Active directory and password reseting



  • We have a 3-tier software architecture. The Middle tier runs as a windows service, and is in the same domain as the server. The client can be in any location. The client and the MT are written in C# and use WCF for connections.

    What a client has run into is that when a user from Domain A connects to the MT in Domain B, if the password for the account is expired in domain B that connection is rejected outright by the domain.

    What is the best way to allow a user from domain A to change their password in domain B after it has already expired?

    I currently have a hacked solution that works flawlessly in our test environment, but only works about 50% of the time in theirs, so I am looking for ideas. There is no rush, this was drop everything urgent last year, and we just learned yesterday that they finally got around to testing it.

    fucking hate customers.



  • Are you looking for an out-of-the-AD-box way to do it (in which case I can't help you) or to write some code of your own to handle the reset?
    If the latter, we use ADSI to do the actual reset of the password, unlock the account and set "user must change password at next logon", then the code sends that user's email address a note of the new (rando-spoofed) password.

    Yes, a user could play some havoc by resetting someone else's password, but we do at least check that the password is expired before letting the above go ahead.

    Or use SAML and ADFS, if you're happy to wait 3 years for your network/Windows team to figure out how to migrate to it...



  • We had a similar issue where users attempting to retrieve Exchange emails on their smartphones would fail if the AD password was expired. The smartphones had no method of handling the dialog from the AD server to enter a change password - it simply didn't exist.

    Workaround: instructed users to VPN in or log onto a PC directly in the domain, change their password, then update the password in the smartphone email app.



  • Since this Customer is using certs for authentication, when the connections fails we use a backdoor info request in our application to ask the MT if this users password has expired. If it comes back as true, the MT resets the users password expiration date and sets the "new password on logon" flag to true.
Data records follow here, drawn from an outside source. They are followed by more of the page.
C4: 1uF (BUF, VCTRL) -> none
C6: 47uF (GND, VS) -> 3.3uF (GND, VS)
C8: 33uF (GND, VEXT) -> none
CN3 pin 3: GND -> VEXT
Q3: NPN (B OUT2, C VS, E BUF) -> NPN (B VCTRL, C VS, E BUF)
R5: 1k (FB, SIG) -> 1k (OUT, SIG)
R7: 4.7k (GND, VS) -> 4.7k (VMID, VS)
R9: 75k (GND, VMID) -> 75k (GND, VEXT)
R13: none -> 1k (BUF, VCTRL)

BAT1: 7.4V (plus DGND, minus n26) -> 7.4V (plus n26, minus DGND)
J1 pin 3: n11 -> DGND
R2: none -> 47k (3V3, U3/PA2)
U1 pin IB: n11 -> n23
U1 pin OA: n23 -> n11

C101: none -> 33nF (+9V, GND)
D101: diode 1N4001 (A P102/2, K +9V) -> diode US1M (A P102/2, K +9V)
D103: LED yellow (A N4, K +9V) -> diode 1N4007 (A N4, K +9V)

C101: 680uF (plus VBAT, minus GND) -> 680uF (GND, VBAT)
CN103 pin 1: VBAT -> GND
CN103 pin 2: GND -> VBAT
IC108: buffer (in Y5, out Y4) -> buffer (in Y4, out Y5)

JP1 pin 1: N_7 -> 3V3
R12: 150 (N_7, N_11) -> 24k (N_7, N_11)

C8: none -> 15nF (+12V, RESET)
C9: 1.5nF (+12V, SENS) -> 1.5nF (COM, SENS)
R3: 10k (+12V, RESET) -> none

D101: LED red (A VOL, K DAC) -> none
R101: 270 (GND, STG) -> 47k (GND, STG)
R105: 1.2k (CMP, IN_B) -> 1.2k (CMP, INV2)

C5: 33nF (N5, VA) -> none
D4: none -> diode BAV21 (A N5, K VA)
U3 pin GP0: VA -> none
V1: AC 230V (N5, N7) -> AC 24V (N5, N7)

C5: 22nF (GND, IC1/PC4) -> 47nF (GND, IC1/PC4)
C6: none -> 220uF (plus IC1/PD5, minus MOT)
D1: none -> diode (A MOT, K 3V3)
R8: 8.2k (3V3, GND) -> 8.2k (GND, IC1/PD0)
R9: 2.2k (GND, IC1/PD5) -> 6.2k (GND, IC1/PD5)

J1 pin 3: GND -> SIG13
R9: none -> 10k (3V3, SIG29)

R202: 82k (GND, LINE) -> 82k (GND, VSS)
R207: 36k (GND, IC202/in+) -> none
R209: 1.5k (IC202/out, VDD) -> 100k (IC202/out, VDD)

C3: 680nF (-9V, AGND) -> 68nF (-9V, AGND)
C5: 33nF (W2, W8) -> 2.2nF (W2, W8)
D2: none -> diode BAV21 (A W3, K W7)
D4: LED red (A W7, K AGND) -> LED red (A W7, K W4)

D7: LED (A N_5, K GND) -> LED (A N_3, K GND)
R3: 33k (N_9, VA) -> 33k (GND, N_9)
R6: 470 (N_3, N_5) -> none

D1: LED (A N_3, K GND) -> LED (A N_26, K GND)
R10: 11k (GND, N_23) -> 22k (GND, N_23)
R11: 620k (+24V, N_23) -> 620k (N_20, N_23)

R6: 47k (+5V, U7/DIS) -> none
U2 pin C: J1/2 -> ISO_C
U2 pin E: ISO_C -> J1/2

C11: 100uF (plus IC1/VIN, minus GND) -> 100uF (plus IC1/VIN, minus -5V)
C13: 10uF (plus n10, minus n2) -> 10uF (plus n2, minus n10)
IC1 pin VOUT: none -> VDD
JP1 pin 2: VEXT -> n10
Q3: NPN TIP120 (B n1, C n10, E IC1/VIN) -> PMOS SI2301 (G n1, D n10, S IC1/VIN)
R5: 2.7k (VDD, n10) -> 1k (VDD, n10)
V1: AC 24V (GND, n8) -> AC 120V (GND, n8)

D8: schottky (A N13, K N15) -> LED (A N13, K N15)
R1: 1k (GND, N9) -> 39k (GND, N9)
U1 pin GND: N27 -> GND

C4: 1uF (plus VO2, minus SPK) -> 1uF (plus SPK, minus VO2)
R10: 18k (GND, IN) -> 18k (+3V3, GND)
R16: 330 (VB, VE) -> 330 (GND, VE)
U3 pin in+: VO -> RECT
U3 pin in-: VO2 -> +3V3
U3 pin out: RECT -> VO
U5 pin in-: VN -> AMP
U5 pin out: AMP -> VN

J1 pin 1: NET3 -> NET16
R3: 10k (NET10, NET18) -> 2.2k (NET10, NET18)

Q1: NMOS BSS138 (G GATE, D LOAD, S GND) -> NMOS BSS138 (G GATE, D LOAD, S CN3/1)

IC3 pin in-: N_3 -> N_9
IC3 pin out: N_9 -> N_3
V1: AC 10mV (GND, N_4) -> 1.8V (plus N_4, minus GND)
    We than restart the login on the client application and allow them to reset their password with some special code.

    The issue is that this only seems to work about 50% of the time at the Customer location.



  • I gave this customer a list of 5 things they could do to solve this problem, that was #1 on the list. Number 5 was, we write custom code that compromises security so that you can be lazy gits.

    Surprise, the customer chose option #5.



  • @Dragoon said:

    The issue is that this only seems to work about 50% of the time at the Customer location.

    Ah... Active Directory propagation delays? We have a relatively small domain (around 20 DCs with decent links) but it can still take a minute or two for the supposedly realtime password resets to propagate....

    This can be improved if you can identify the DC that they are likely to authenticate to (we can, via the user's location and a fixed map of countries to DCs) and then ADSI the change against the nearest DC. It's not massively scientific but it's more reliable since we kludged this in.



  • @skotl said:

    Ah... Active Directory propagation delays?

    That is sorta where I have been leaning. The person that I have been dealing with at the customer site knows nothing about AD, and I know very little, so it has been a slow process.



  • @Dragoon said:

    That is sorta where I have been leaning. The person that I have been dealing with at the customer site knows nothing about AD, and I know very little, so it has been a slow process.

    @Dragoon said:

    only works about 50% of the time

    Uhhh... it's not the same users that makes the 50% of the time, is it? You can't use ADSI to reset the password of a domain admin so I wonder if your customer has "fixed" some permission problems by making half of his users domain admins...?



  • We use an admin user in the MT to change the users password. It will work the first time, and fail for the next X (not sure, it was late and as I said, the person I am working with doesnt know AD at all) number of minutes and than allow that admin user to change another users password.


  • Discourse touched me in a no-no place

    @Dragoon said:

    Surprise, the customer chose option #5.

    And by "surprise," I mean "completely unsurprisingly!"